SM-130686 had become a ghost — technically alive in the scientific literature and in chemical supplier catalogs, but never to be tested in a human patient.

The Ghost (2006-Present)

Living in Scientific Limbo

What Could Have Been

After 2006, SM-130686 entered a strange limbo. It was not a failure — all the data showed it worked. It was not forgotten — researchers kept publishing about it. But it was no longer being developed for medical use. It was abandoned, but not dead.

One unexpected way SM-130686 entered the public consciousness was through anti-doping agencies. In 2006, researchers published detection methods for finding SM-130686 in urine. The World Anti-Doping Agency (WADA) became interested in the molecule, even though it had never been approved for human use. Why? Because athletes in strength sports might try to use it to gain a competitive edge. Growth hormone increases muscle mass, strength, and recovery speed — all valuable for athletic performance.

The fact that WADA developed detection tests for SM-130686 is ironic. The compound was so obscure that it never reached patients, yet it was significant enough to worry anti-doping authorities. This suggests that even in its shelved state, SM-130686 represented a potential threat to fair competition.

Meanwhile, SM-130686 continued to exist as a research chemical. Major chemical suppliers like Sigma-Aldrich, Toronto Research Chemicals (TRC), and other firms that sell compounds for laboratory use began offering SM-130686 to researchers worldwide. If you have a research license and the money, you can still buy SM-130686 today. Researchers studying GHS-R biology, testing new GH-releasing approaches, or comparing different agonist profiles might purchase SM-130686 for their experiments.

Academic interest persisted. In 2009, Motomu Kanai's paper on enantioselective synthesis was published. This work was not just academic curiosity — it showed that if someone wanted to develop SM-130686 further, they now had a better way to manufacture it. Only the active S-enantiomer would be made, eliminating waste of the inactive R-form.

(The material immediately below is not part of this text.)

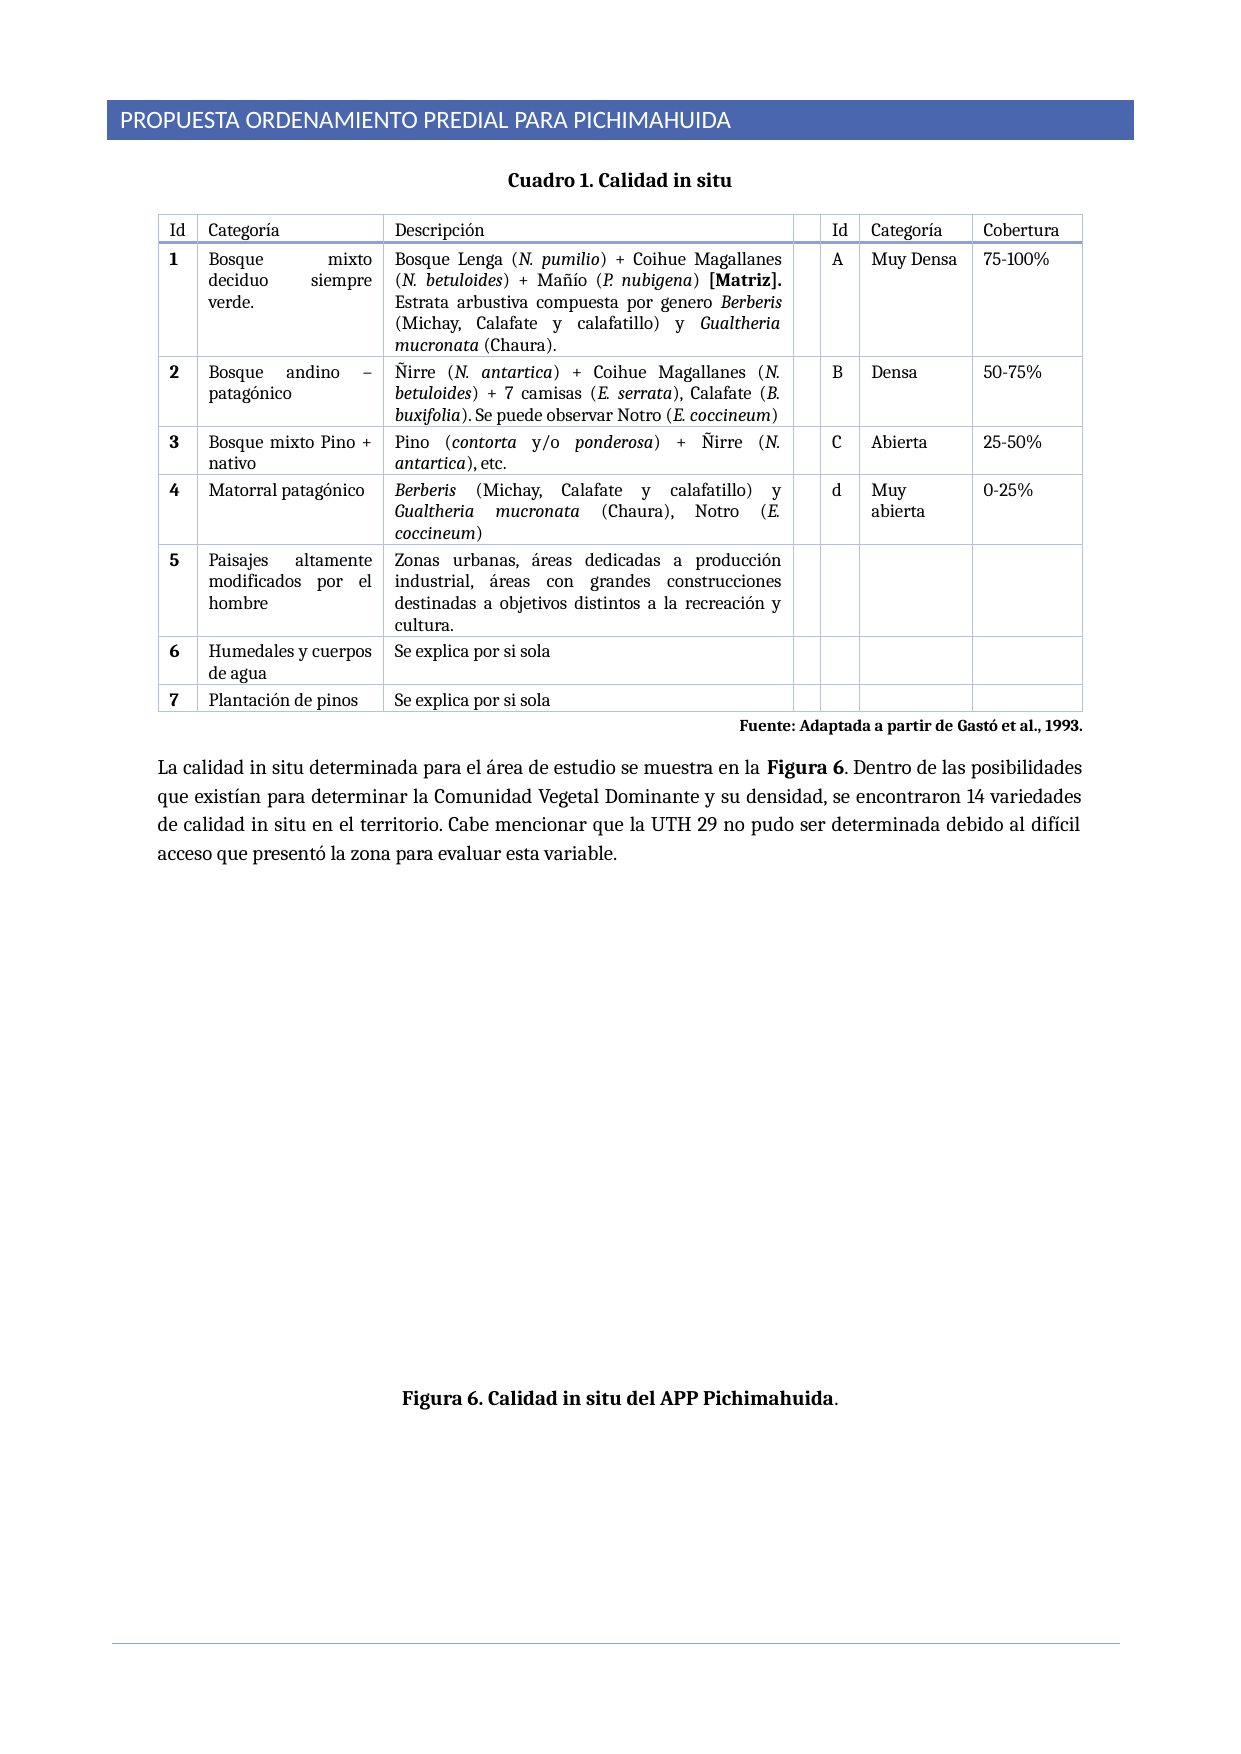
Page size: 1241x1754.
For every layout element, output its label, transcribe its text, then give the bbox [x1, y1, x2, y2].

Over the past 15 years, SM-130686 has appeared in dozens of scientific papers — mostly in comparisons with other GHS-R agonists, mechanistic studies of the GHS-R receptor itself, or doping-related research. But it has never advanced closer to a human patient. The compound sits frozen in time at 2005, when it was suspended from development.

Compare SM-130686's fate to MK-677 (ibutamoren), which was being developed around the same time. MK-677 is now in Phase 3 trials and approved in some countries. Or to other GHS-R agonists that have since reached the clinic. SM-130686 represents the brilliant road not taken — a compound with genuine promise that fell victim to corporate timing and changing priorities.

Today, SM-130686 serves mainly as a research tool. It is used to study how the GHS-R receptor works, to test new signaling pathways, to compare against newer agonists. It is valuable to science, but not to patients. The ghost of the chemical library has found a quiet place in the academic world, forever brilliant and forever untested in humans.